14/12/2020 – 18:00

Speaker: Massimo D’Elia (Dipartimento di Fisica – UNIPI and INFN)

Title: “Quantum Computation and Fundamental Interactions”

Abstract:

Our present description of Fundamental Interactions is based on Quantum Field Theories, which are computable analytically only within certain approximation schemes, like perturbation theory. Many relevant natural phenomena, however, involve a regime where such schemes break down: then, most of our predictive power relies on numerical computations. Which computer is capable of computing a Quantum Field Theory? It is possible, in principle, to make use of a classical computer: this is done, usually, within the path-integral formulation of Quantum Mechanics, developed by Richard Feynman.

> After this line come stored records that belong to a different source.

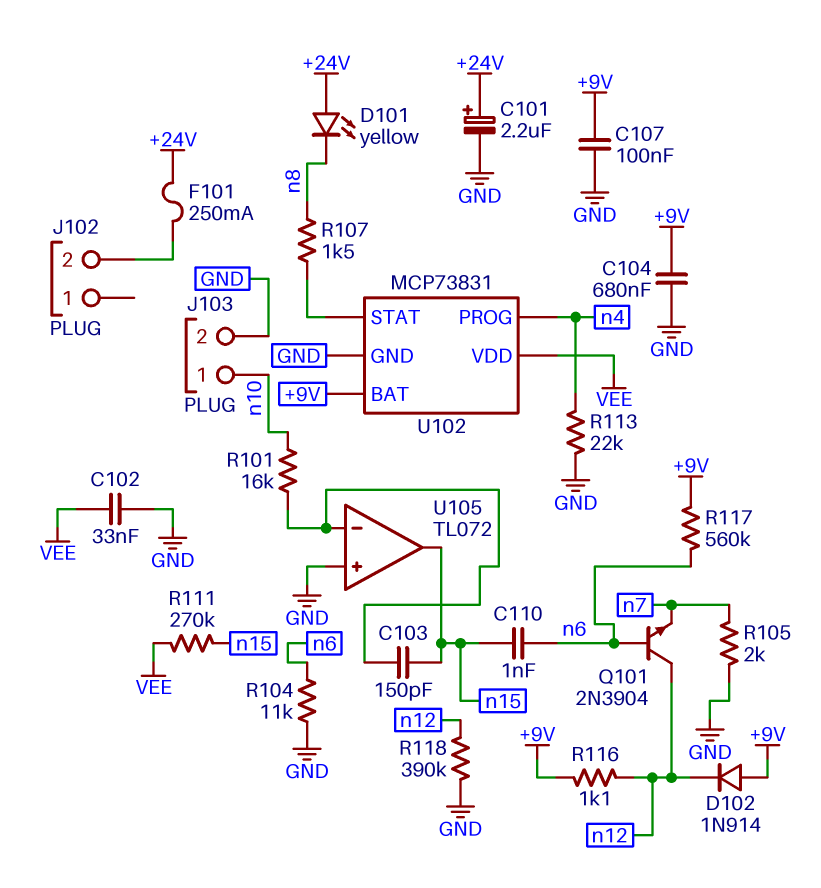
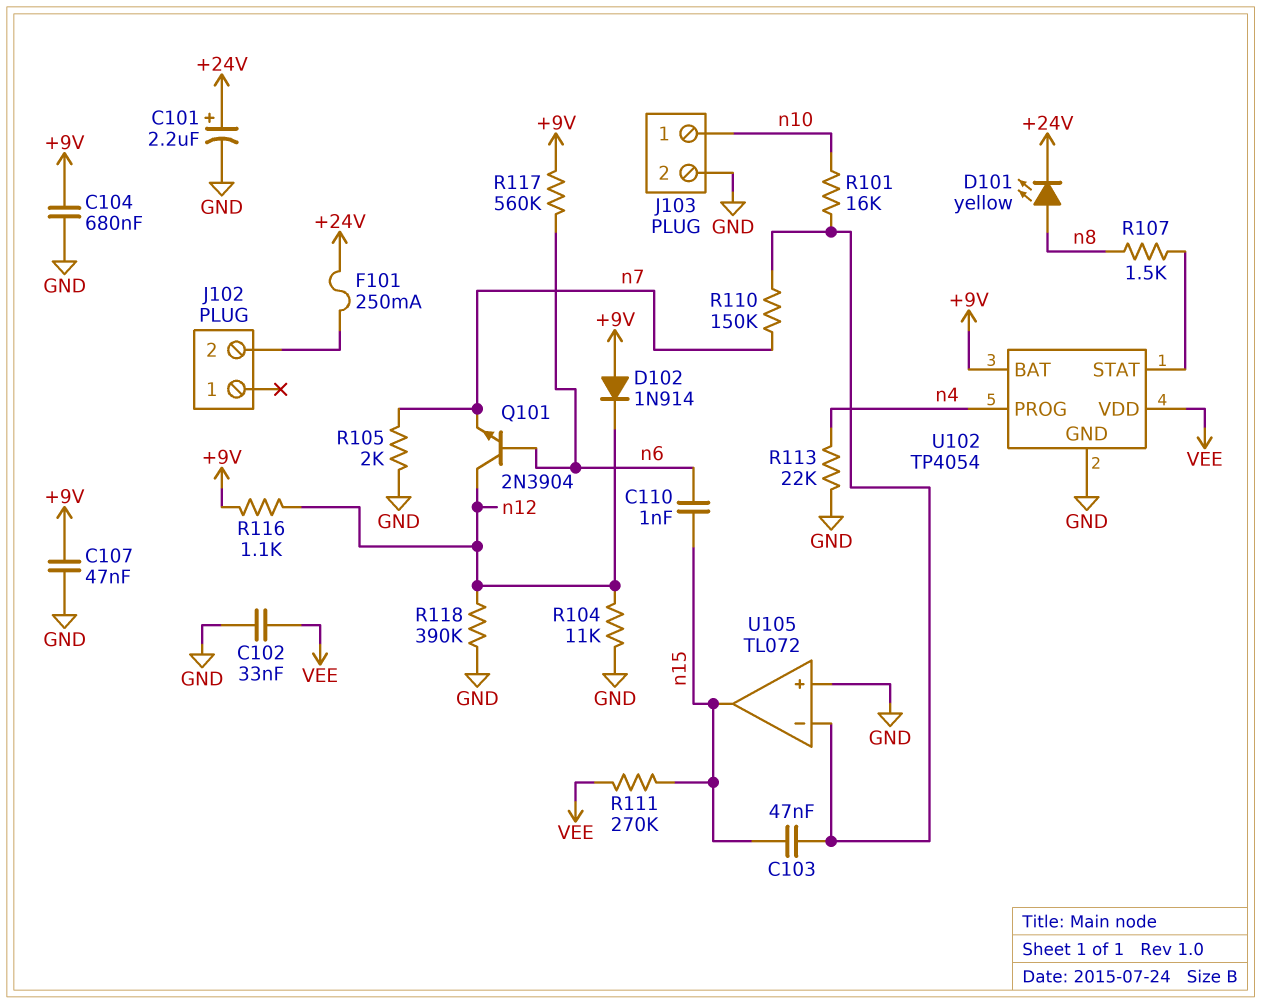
C103: 150pF (U105/in-, n15) -> 47nF (U105/in-, n15)
C107: 100nF (+9V, GND) -> 47nF (+9V, GND)
D101: LED yellow (A +24V, K n8) -> LED yellow (A n8, K +24V)
R104: 11k (GND, n6) -> 11k (GND, n12)
R110: none -> 150k (U105/in-, n7)
U102: MCP73831 -> TP4054

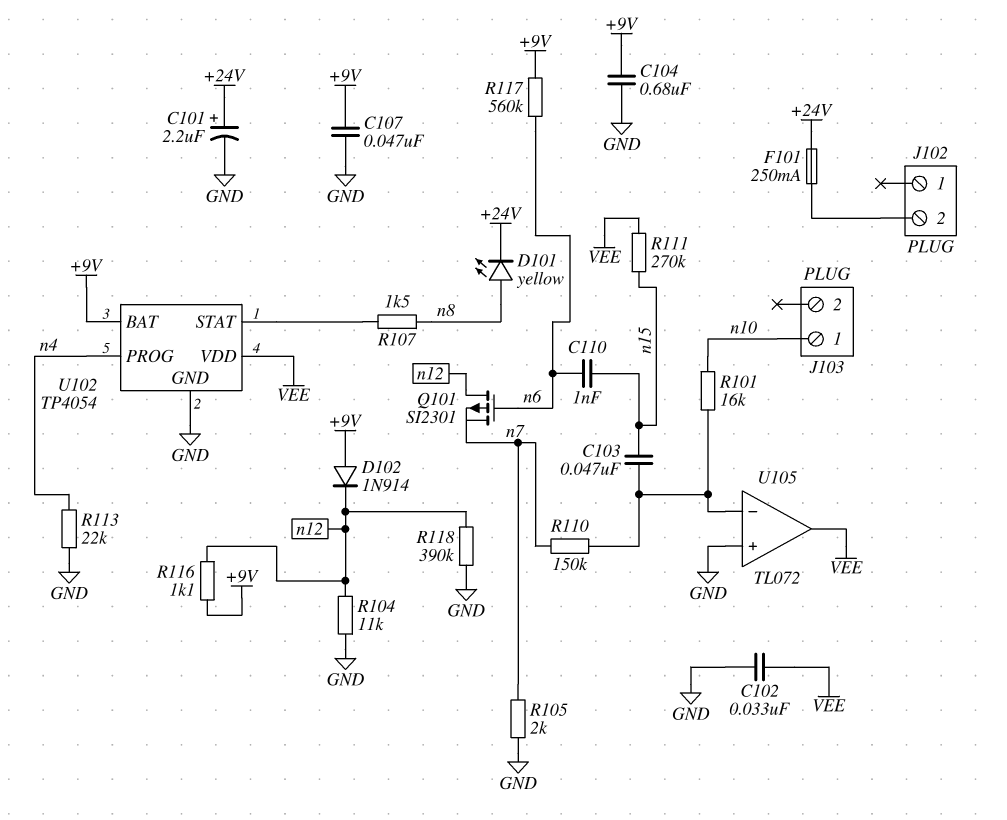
J103 pin 2: GND -> none
Q101: NPN 2N3904 (B n6, C n12, E n7) -> PMOS SI2301 (G n6, D n12, S n7)
U105 pin out: n15 -> VEE

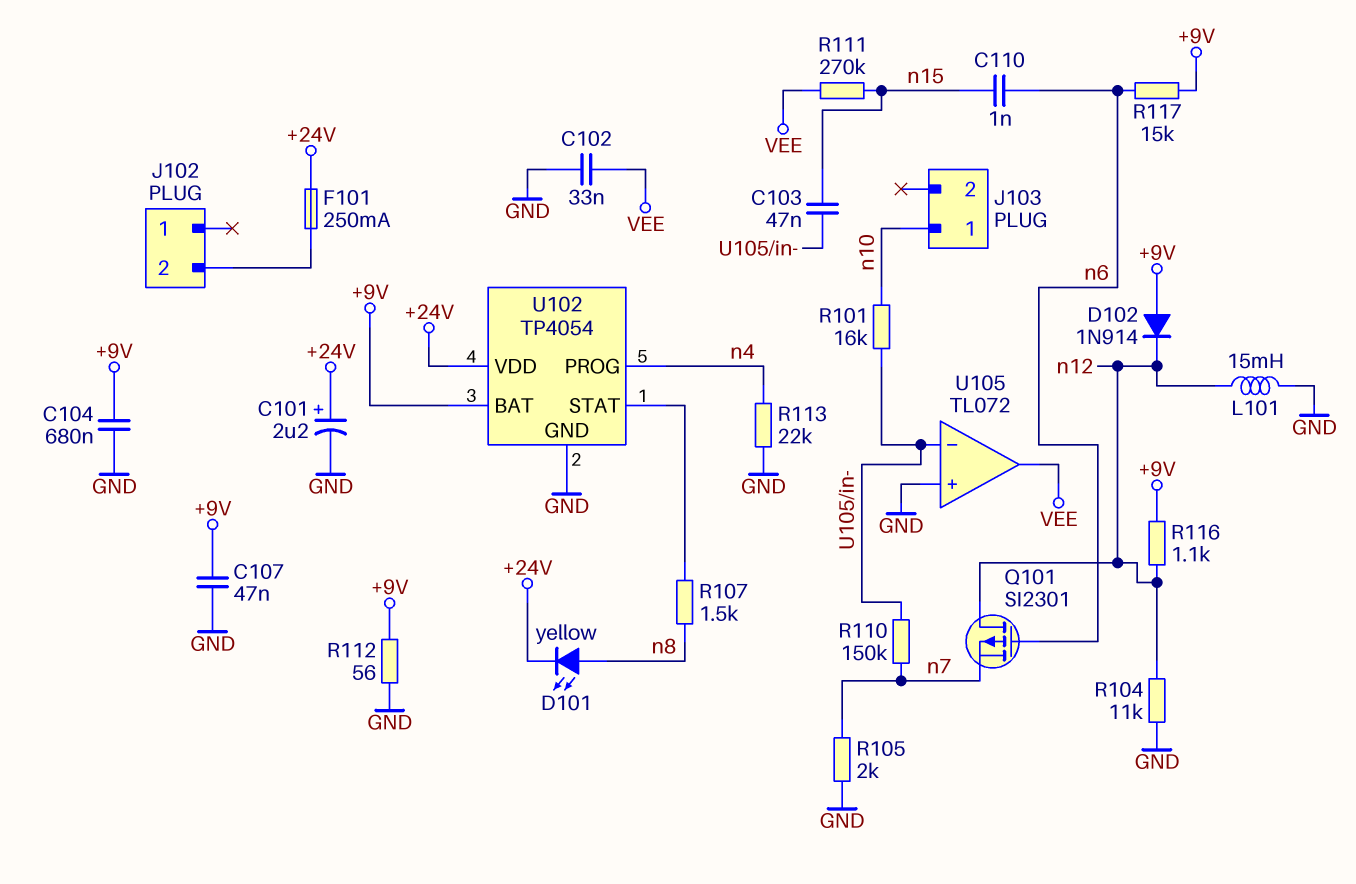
L101: none -> 15mH (GND, n12)
R112: none -> 56 (+9V, GND)
R117: 560k (+9V, n6) -> 15k (+9V, n6)
R118: 390k (GND, n12) -> none
U102 pin VDD: VEE -> +24V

That works in many cases, yet the computation becomes NP-hard for some important applications, where one has to face a complex path-integral measure (sign problem): this is why, for instance, we can compute the origin of the visible mass of the Universe, but at the same time we cannot predict the properties of matter inside a neutron star. In these cases, since we are dealing with a quantum theory, we’d better make the simulation itself quantum mechanical, as suggested by Feynman again: that would indeed solve the problem at its root. Even if the required quantum computing resources are still far from being achieved, it is useful and timely to test the possible quantum algorithms on simplified models.